O episódio envolvendo o jornalista Piers Morgan e a cantora Lady Gaga ilustra a postura desrespeitosa com que parte da sociedade ainda contempla a violência sexual. Situação semelhante ocorreu, dia atrás, quando da divulgação de entrevista do cineasta italiano Bernardo Bertolucci, de 76 anos, sobre a célebre “cena da manteiga” do filme Último Tango em Paris (1972). O veterano diretor italiano classificou como “um mal entendido ridículo” a polêmica em torno do estupro que a atriz Maria Schneider (1952-2011) alegava ter sofrido em pleno set de filmagens.
No primeiro take, Morgan ironiza Gaga, que revela sofrer de estresse pós-traumático como efeito colateral do estupro de que foi vítima quando ainda bem jovem. No segundo flash, Bertolucci admite – e depois nega – o realismo da afamada cena em que Schneider teria sido sodomizada por Marlon Brando (1924-2004) durante as gravações do filme sob sua direção. A cantora novaiorquina saiu-se com a maior elegância do bate-boca com o jornalista. A atriz parisiense morreu sem conseguir provar que falava a verdade. Ambas tinham 19 anos à época da alegada violência sexual.
Situações como essas talvez expliquem o silêncio que parece ser uma regra autoimposta a vítimas de crimes de natureza sexual. Algo como, “é melhor calar do que ser violentada repetidamente mais uma, duas, dez, cem mil vezes pela sociedade..”. E é dessa norma não escrita que se aproveitam os criminosos. Sim, porque estupro é crime enquadrado no Código Penal Brasileiro e tipificado no Artigo 213: “Constranger alguém, mediante violência ou grave ameaça, a ter conjunção carnal ou a praticar ou permitir que com ele se pratique outro ato libidinoso”. E prevê pena de reclusão de seis a dez anos, que pode ser aumentada com base em circunstâncias agravantes.
Então, fica combinado: autores de violência sexual, famosos ou anônimos, são criminosos passíveis de sanções penais.

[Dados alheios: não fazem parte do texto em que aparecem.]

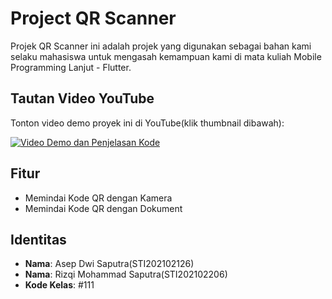 # Project QR Scanner

Projek QR Scanner ini adalah projek yang digunakan sebagai bahan kami selaku mahasiswa untuk mengasah kemampuan kami di mata kuliah Mobile Programming Lanjut - Flutter.

## Tautan Video YouTube

Tonton video demo proyek ini di YouTube(klik thumbnail dibawah):

[![Video Demo dan Penjelasan Kode](https://img.youtube.com/vi/VIDEO_ID/maxresdefault.jpg)](https://youtu.be/HptiHz2Pmlk)

## Fitur

- Memindai Kode QR dengan Kamera
- Memindai Kode QR dengan Dokument

## Identitas

- **Nama**: Asep Dwi Saputra(STI202102126)
- **Nama**: Rizqi Mohammad Saputra(STI202102206)
- **Kode Kelas**: #111
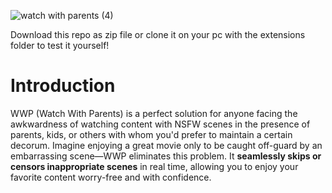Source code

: ![watch with parents (4)](https://github.com/user-attachments/assets/c9583e29-f936-4518-b502-7bcd1603f40b)

Download this repo as zip file or clone it on your pc with the extensions folder to test it yourself!

# Introduction 

WWP (Watch With Parents) is a perfect solution for anyone facing the awkwardness of watching content with NSFW scenes in the presence of parents, kids, or others with whom you'd prefer to maintain a certain decorum. Imagine enjoying a great movie only to be caught off-guard by an embarrassing scene—WWP eliminates this problem. It **seamlessly skips or censors inappropriate scenes** in real time, allowing you to enjoy your favorite content worry-free and with confidence.
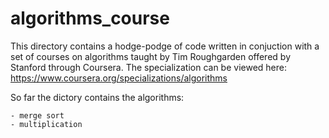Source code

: # algorithms_course

This directory contains a hodge-podge of code written in conjuction with a set of courses on algorithms taught by Tim Roughgarden offered by Stanford through Coursera. The specialization can be viewed here: https://www.coursera.org/specializations/algorithms

So far the dictory contains the algorithms:

    - merge sort 
    - multiplication

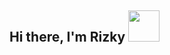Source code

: <!-- ### Hi there, I'm Rizky 👋 -->
<h2> Hi there, I'm Rizky <img src="https://em.wattpad.com/73f8268935578ffb9b5ab247bd41cc1c56b5c7a1/68747470733a2f2f73332e616d617a6f6e6177732e636f6d2f776174747061642d6d656469612d736572766963652f53746f7279496d6167652f545668737967676f6b6f6a7731673d3d2d3732303534323735352e313539363235333236326133303634313936383131333636313730332e676966" width="50"></h2>
<!--
**lordacil/lordacil** is a ✨ _special_ ✨ repository because its `README.md` (this file) appears on your GitHub profile.

Here are some ideas to get you started:

- 🔭 I’m currently working on ...
- 🌱 I’m currently learning ...
- 👯 I’m looking to collaborate on ...
- 🤔 I’m looking for help with ...
- 💬 Ask me about ...
- 📫 How to reach me: ...
- 😄 Pronouns: ...
- ⚡ Fun fact: ...
-->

Mas – e aí entra o aspecto emocional da questão – até que o criminoso seja indiciado, denunciado e levado ao banco dos réus, há um longo caminho a ser percorrido pelas vítimas. Muitas se perdem pela estrada. Ante o linchamento moral (que, por vezes, começa na instância policial), boa parte prefere abdicar do direito de buscar justiça e mergulha no silêncio. E não é para menos. É preciso muita coragem para suportar o massacre de um processo judicial em que a vítima precisa provar a todo momento que é…vítima! Por que usava tal roupa? Por que estava bebendo? Por que aceitou sair com o criminoso? Por que estava naquele lugar e naquela hora? Por que não reagiu?… Esses e outros questionamentos fazem parte da rotina de quem tem a ousadia de denunciar um estupro. No Brasil e no mundo.
Voltando a Morgan e Bertolucci – porque, ao que parece, o desrespeito à condição feminina desconhece fronteiras e barreiras linguísticas – só resta lamentar que as posturas assumidas por ambos, embora em contexto distintos, sejam tão semelhantes entre si. E torcer para que, um dia, temas relacionados ao estupro possam ser encarados com a devida seriedade: sem contemporização para com o autor e com julgamento da vítima, independentemente da notoriedade dos envolvidos.